The number of lines in the entries below holding the word "ObjectRenameResponse" is all that is needed here.
START Input data
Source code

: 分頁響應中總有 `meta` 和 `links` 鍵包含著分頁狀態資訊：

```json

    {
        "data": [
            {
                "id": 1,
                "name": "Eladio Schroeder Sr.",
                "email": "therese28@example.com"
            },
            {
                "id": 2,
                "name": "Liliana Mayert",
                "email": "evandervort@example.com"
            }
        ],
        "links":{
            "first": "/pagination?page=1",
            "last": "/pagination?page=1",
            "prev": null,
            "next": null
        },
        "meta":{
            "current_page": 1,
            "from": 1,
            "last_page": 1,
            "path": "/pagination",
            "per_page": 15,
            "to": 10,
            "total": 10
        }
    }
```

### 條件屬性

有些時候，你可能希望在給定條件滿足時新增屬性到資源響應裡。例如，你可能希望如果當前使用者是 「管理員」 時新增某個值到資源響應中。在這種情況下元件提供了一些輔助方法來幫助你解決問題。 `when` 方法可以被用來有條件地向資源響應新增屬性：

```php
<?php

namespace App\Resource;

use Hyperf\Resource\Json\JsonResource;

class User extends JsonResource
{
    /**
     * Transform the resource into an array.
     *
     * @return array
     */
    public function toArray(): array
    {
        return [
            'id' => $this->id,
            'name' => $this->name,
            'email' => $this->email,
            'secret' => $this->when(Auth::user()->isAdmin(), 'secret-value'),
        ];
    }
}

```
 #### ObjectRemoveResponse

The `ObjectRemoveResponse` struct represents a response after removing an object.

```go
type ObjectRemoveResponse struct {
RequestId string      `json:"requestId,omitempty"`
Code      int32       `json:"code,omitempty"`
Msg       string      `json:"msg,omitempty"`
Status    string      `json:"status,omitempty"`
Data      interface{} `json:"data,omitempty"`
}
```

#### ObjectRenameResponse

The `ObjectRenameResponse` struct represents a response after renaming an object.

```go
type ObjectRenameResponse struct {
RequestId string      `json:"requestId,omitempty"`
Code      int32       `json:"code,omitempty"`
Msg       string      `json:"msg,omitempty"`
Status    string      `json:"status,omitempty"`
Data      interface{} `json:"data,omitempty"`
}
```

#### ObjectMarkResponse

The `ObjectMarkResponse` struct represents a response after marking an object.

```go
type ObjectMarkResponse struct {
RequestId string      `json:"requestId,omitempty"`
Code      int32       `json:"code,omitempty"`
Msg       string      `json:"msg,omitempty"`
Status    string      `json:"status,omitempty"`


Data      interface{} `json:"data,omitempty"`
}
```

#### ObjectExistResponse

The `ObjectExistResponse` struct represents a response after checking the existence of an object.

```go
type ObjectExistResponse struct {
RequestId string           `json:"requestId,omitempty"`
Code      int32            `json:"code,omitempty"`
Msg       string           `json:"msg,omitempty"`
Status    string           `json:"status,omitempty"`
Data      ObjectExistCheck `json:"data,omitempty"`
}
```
END Input data
▶ Response
3